Das Museum befindet sich in der Böttcherstraße 6–10 in Bremen, direkt im Zentrum der Stadt. Es wurde 1927 eröffnet und ist das erste Museum der Welt, das einer Malerin gewidmet wurde (Museen Böttcherstraße (Kunstinstitution Bremen)).

Welche Ausstellungen gibt es 2026?

Für 2026 ist eine Sonderausstellung in Worpswede geplant, die sich mit dem Frühwerk und der Entwicklung von Paula Modersohn-Becker beschäftigt. Genauere Daten werden vom Museum Worpswede noch bekannt gegeben.

Welche Kunstrichtung vertrat Paula Modersohn-Becker?

Sie gilt als eine der ersten expressionistischen Malerinnen. Ihr Stil zeichnet sich durch kräftige Farben, vereinfachte Formen und eine starke emotionale Ausdruckskraft aus (Lonely Planet (Reiseführer-Verlag)).

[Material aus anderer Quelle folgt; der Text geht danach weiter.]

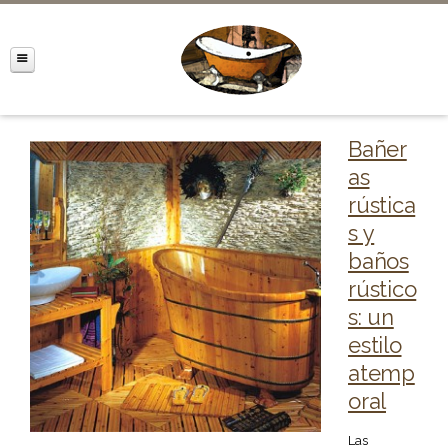
Bañer
as
rústica
s y
baños
rústico
s: un
estilo
atemp
oral
Las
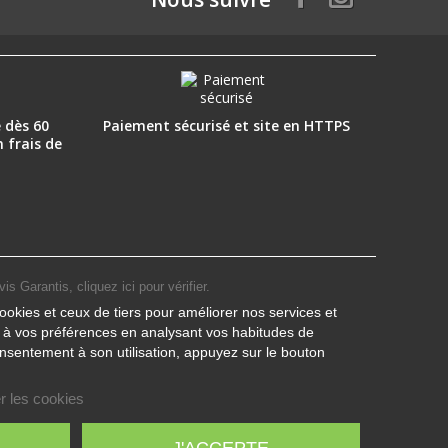
 dès 60
Paiement sécurisé et site en HTTPS
n frais de
vis Garantis,
cliquez ici pour vérifier
.
ookies et ceux de tiers pour améliorer nos services et
s à vos préférences en analysant vos habitudes de
nsentement à son utilisation, appuyez sur le bouton
r les cookies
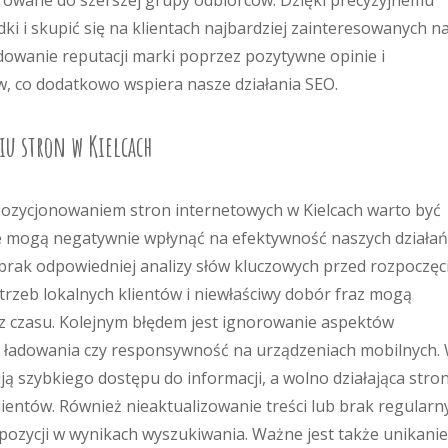
rowane do szerszej grupy odbiorców. Dzięki precyzyjnemu
i i skupić się na klientach najbardziej zainteresowanych n
owanie reputacji marki poprzez pozytywne opinie i
, co dodatkowo wspiera nasze działania SEO.
iu stron w Kielcach
z pozycjonowaniem stron internetowych w Kielcach warto być
 mogą negatywnie wpłynąć na efektywność naszych działań
brak odpowiedniej analizy słów kluczowych przed rozpoczę
trzeb lokalnych klientów i niewłaściwy dobór fraz mogą
 czasu. Kolejnym błędem jest ignorowanie aspektów
ść ładowania czy responsywność na urządzeniach mobilnych.
ją szybkiego dostępu do informacji, a wolno działająca stro
ientów. Również nieaktualizowanie treści lub brak regularn
ozycji w wynikach wyszukiwania. Ważne jest także unikanie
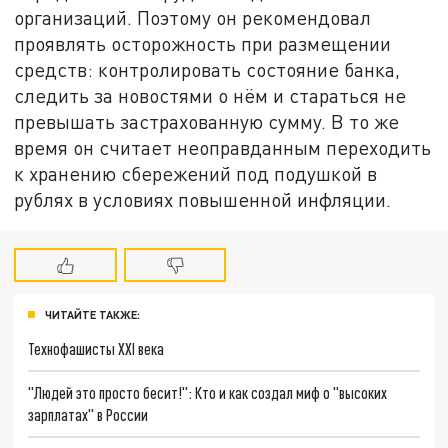
организаций. Поэтому он рекомендовал
проявлять осторожность при размещении
средств: контролировать состояние банка,
следить за новостями о нём и стараться не
превышать застрахованную сумму. В то же
время он считает неоправданным переходить
к хранению сбережений под подушкой в
рублях в условиях повышенной инфляции.
ЧИТАЙТЕ ТАКЖЕ:
Технофашисты XXI века
"Людей это просто бесит!": Кто и как создал миф о "высоких
зарплатах" в России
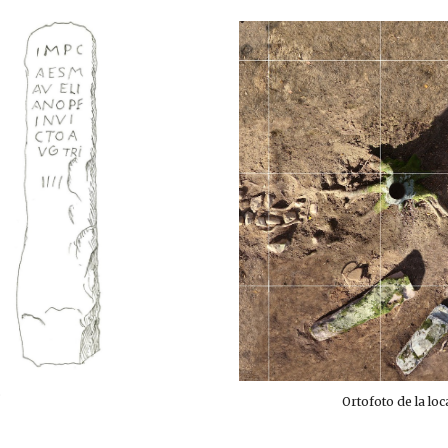
.
Ortofoto de la loc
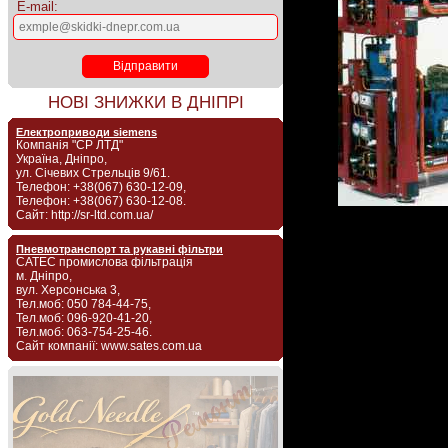
E-mail:
НОВІ ЗНИЖКИ В ДНІПРІ
Електроприводи siemens
Компанія "СР ЛТД"
Україна, Дніпро,
ул. Січевих Стрельців 9/61.
Телефон: +38(067) 630-12-09,
Телефон: +38(067) 630-12-08.
Сайт: http://sr-ltd.com.ua/
Пневмотранспорт та рукавні фільтри
САТЕС промислова фільтрація
м. Дніпро,
вул. Херсонська 3,
Тел.моб: 050 784-44-75,
Тел.моб: 096-920-41-20,
Тел.моб: 063-754-25-46.
Сайт компанії: www.sates.com.ua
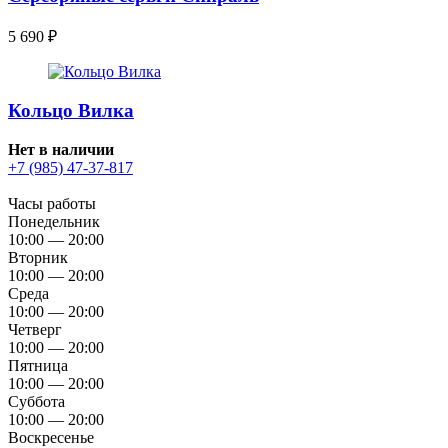
5 690
₽
Кольцо Вилка
Нет в наличии
+7 (985) 47-37-817
Часы работы
Понедельник
10:00 — 20:00
Вторник
10:00 — 20:00
Среда
10:00 — 20:00
Четверг
10:00 — 20:00
Пятница
10:00 — 20:00
Суббота
10:00 — 20:00
Воскресенье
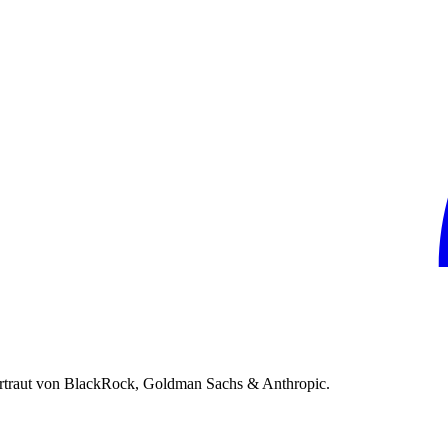
rtraut von BlackRock, Goldman Sachs & Anthropic.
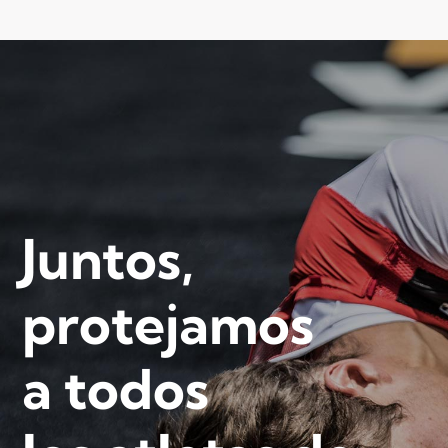
Juntos,
protejamos
a todos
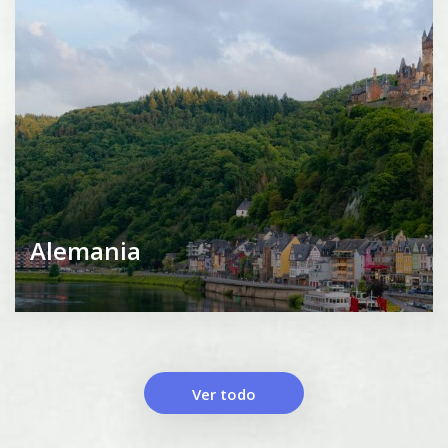
Alemania
Ver todo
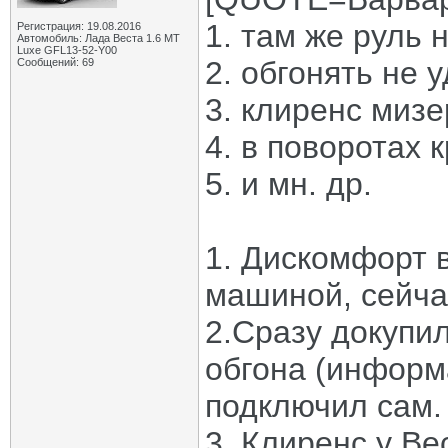
1. там же руль
Регистрация: 19.08.2016
Автомобиль: Лада Веста 1.6 MT
Luxe GFL13-52-Y00
2. обгонять не 
Сообщений: 69
3. клиренс миз
4. в поворотах 
5. и мн. др.
1. Дискомфорт 
машиной, сейча
2.Сразу докупи
обгона (информа
подключил сам.
3. Клиренс у Ве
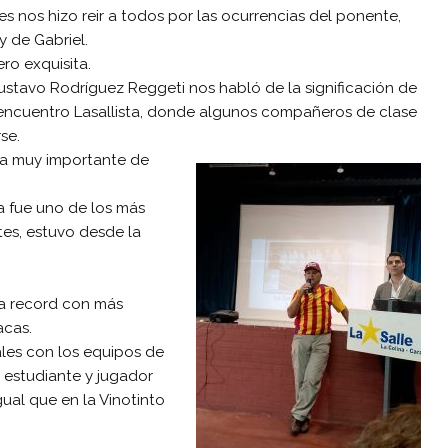
s nos hizo reir a todos por las ocurrencias del ponente,
y de Gabriel.
ro exquisita.
ustavo Rodríguez Reggeti nos habló de la significación de
encuentro Lasallista, donde algunos compañeros de clase
se.
a muy importante de
ta fue uno de los más
es, estuvo desde la
ta record con más
acas.
ales con los equipos de
estudiante y jugador
gual que en la Vinotinto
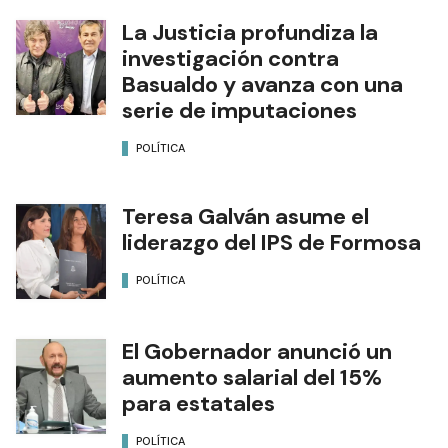
La Justicia profundiza la
investigación contra
Basualdo y avanza con una
serie de imputaciones
POLÍTICA
Teresa Galván asume el
liderazgo del IPS de Formosa
POLÍTICA
El Gobernador anunció un
aumento salarial del 15%
para estatales
POLÍTICA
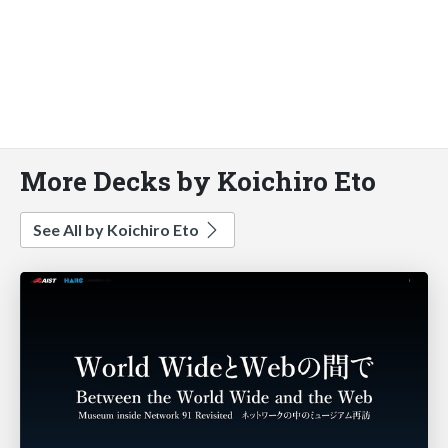
More Decks by Koichiro Eto
See All by Koichiro Eto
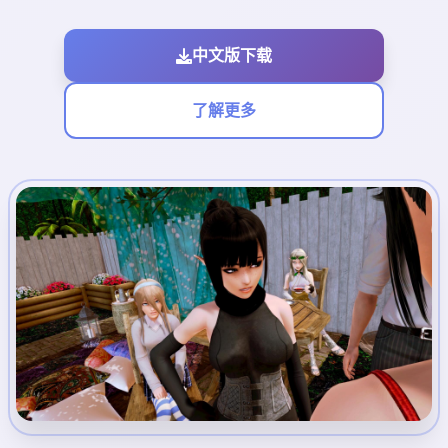
中文版下载
了解更多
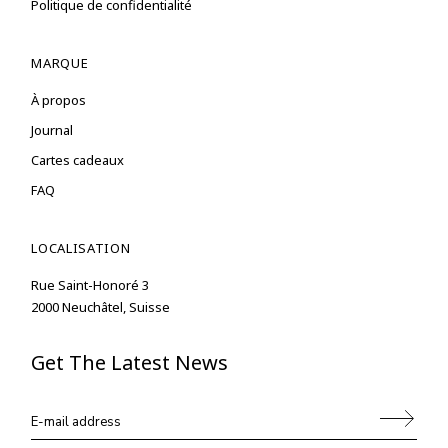
Politique de confidentialité
MARQUE
À propos
Journal
Cartes cadeaux
FAQ
LOCALISATION
Rue Saint-Honoré 3
2000 Neuchâtel, Suisse
Get The Latest News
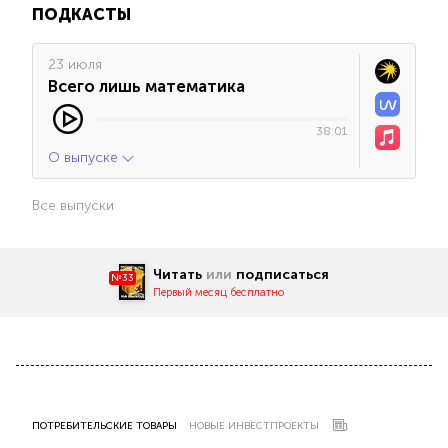
ПОДКАСТЫ
23 июля
Всего лишь математика
38:01
О выпуске
Все выпуски
Читать
или
подписаться
№33
Первый месяц бесплатно
ПОТРЕБИТЕЛЬСКИЕ ТОВАРЫ
НОВЫЕ ИНВЕСТПРОЕКТЫ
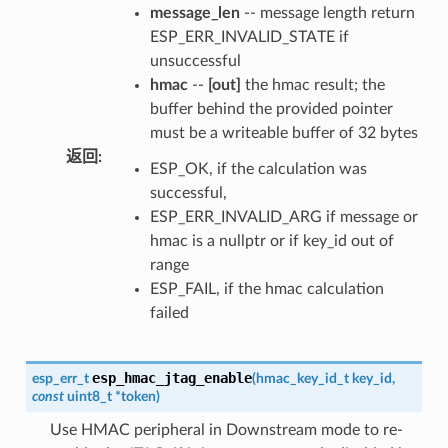
message_len
-- message length return
ESP_ERR_INVALID_STATE if
unsuccessful
hmac
--
[out]
the hmac result; the
buffer behind the provided pointer
must be a writeable buffer of 32 bytes
返回
:
ESP_OK, if the calculation was
successful,
ESP_ERR_INVALID_ARG if message or
hmac is a nullptr or if key_id out of
range
ESP_FAIL, if the hmac calculation
failed
esp_hmac_jtag_enable
esp_err_t
(
hmac_key_id_t
key_id
,
const
uint8_t
*
token
)
Use HMAC peripheral in Downstream mode to re-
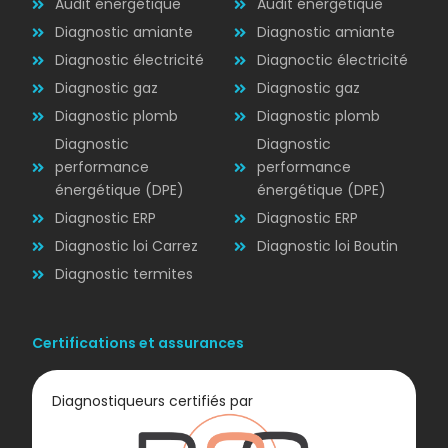
Audit énergétique
Audit énergétique
Diagnostic amiante
Diagnostic amiante
Diagnostic électricité
Diagnoctic électricité
Diagnostic
Diagnostic gaz
Diagnostic gaz
ÉLECTRICITÉ
Diagnostic plomb
Diagnostic plomb
Diagnostic
Diagnostic
performance
performance
énergétique (DPE)
énergétique (DPE)
Diagnostic ERP
Diagnostic ERP
Diagnostic loi Carrez
Diagnostic loi Boutin
Diagnostic termites
Certifications et assurances
Diagnostiqueurs certifiés par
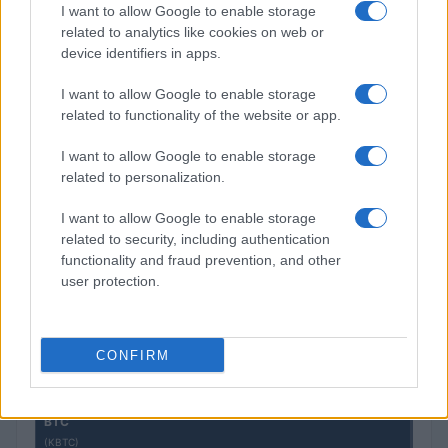
I want to allow Google to enable storage
related to analytics like cookies on web or
device identifiers in apps.
Petrolio in calo: Brent a 91,82$, ribassi a due cifre per greggio
I want to allow Google to enable storage
e oro
related to functionality of the website or app.
Andrea Innocenti · 5 Ago 2026
I want to allow Google to enable storage
related to personalization.
QUOTAZIONI CRYPTO
I want to allow Google to enable storage
related to security, including authentication
Nome
Prezzo
functionality and fraud prevention, and other
user protection.
Eureka Bridged PAX
$4,187.30
Gold (Terra
(PAXG)
CONFIRM
Kinza Babylon Staked
$83,270.00
BTC
(KBTC)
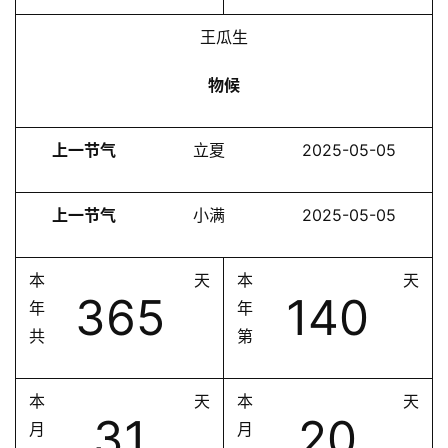
王瓜生
物候
上一节气
立夏
2025-05-05
上一节气
小满
2025-05-05
本
天
本
天
365
140
年
年
共
第
本
天
本
天
31
20
月
月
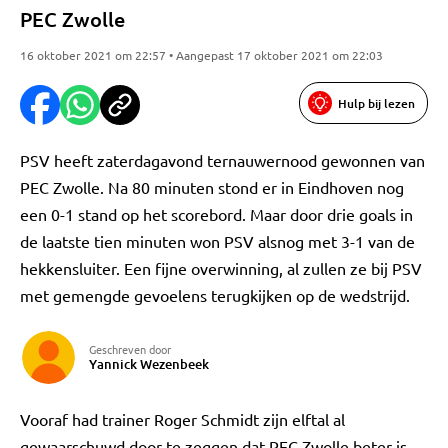
PEC Zwolle
16 oktober 2021 om 22:57 • Aangepast 17 oktober 2021 om 22:03
Hulp bij lezen
PSV heeft zaterdagavond ternauwernood gewonnen van
PEC Zwolle. Na 80 minuten stond er in Eindhoven nog
een 0-1 stand op het scorebord. Maar door drie goals in
de laatste tien minuten won PSV alsnog met 3-1 van de
hekkensluiter. Een fijne overwinning, al zullen ze bij PSV
met gemengde gevoelens terugkijken op de wedstrijd.
Geschreven door
Yannick Wezenbeek
Vooraf had trainer Roger Schmidt zijn elftal al
gewaarschuwd door te zeggen dat PEC Zwolle beter is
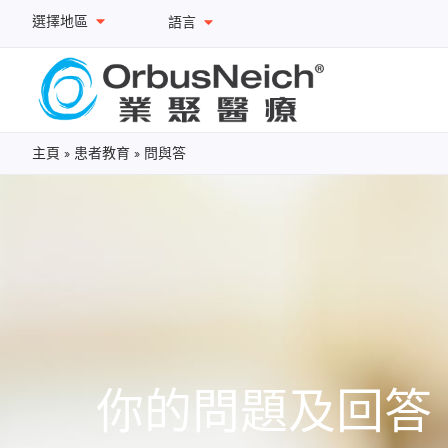
選擇地區
語言
主頁
»
患者教育
»
問與答
你的問題及回答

Wie viele Werke malte sie?

Sie schuf rund 750 Gemälde und 1.000 Zeichnungen in ihrer kurzen Schaffenszeit von etwa zehn Jahren (Museen Böttcherstraße (Kunstinstitution Bremen)).

Wer war ihr Ehemann?

Ihr Ehemann war der Maler Otto Modersohn, ebenfalls Mitglied der Künstlerkolonie Worpswede. Sie heirateten 1906 (Wikipedia (deutsche Enzyklopädie)).

Welche Bedeutung hat sie für den Expressionismus?

Paula Modersohn-Becker wird als Wegbereiterin des Expressionismus angesehen. Ihre Malweise nahm die expressionistische Bewegung vorweg und beeinflusste nachfolgende Künstlergenerationen (Museen Böttcherstraße (Kunstinstitution Bremen)).

Was ist ihr bekanntestes Werk?

Ihr bekanntestes Werk ist das „Selbstbildnis am 6. Hochzeitstag“ aus dem Jahr 1906. Es zeigt sie mit nacktem Oberkörper und einer Bernsteinkette – ein intimes und radikal ehrliches Porträt.

Gibt es einen Film über Paula Modersohn-Becker?

Ja, es gibt mehrere Dokumentationen über ihr Leben und Werk, darunter Beiträge des NDR und des BR. Auch ein Spielfilm über die Worpsweder Künstlerkolonie thematisiert ihre Rolle.